Exercise description - Write the listing out again, all of it, word for word.

── Dataset ──

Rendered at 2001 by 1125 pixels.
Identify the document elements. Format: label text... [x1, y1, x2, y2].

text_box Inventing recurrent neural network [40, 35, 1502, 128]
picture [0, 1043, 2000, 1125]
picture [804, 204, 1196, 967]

───

Response box -
Rendered at 2001 by 1125 pixels.
Identify the document elements. Format: label text... [x1, y1, x2, y2].

text_box Inventing recurrent neural network [40, 35, 1502, 128]
picture [0, 1043, 2000, 1125]
picture [804, 204, 1196, 967]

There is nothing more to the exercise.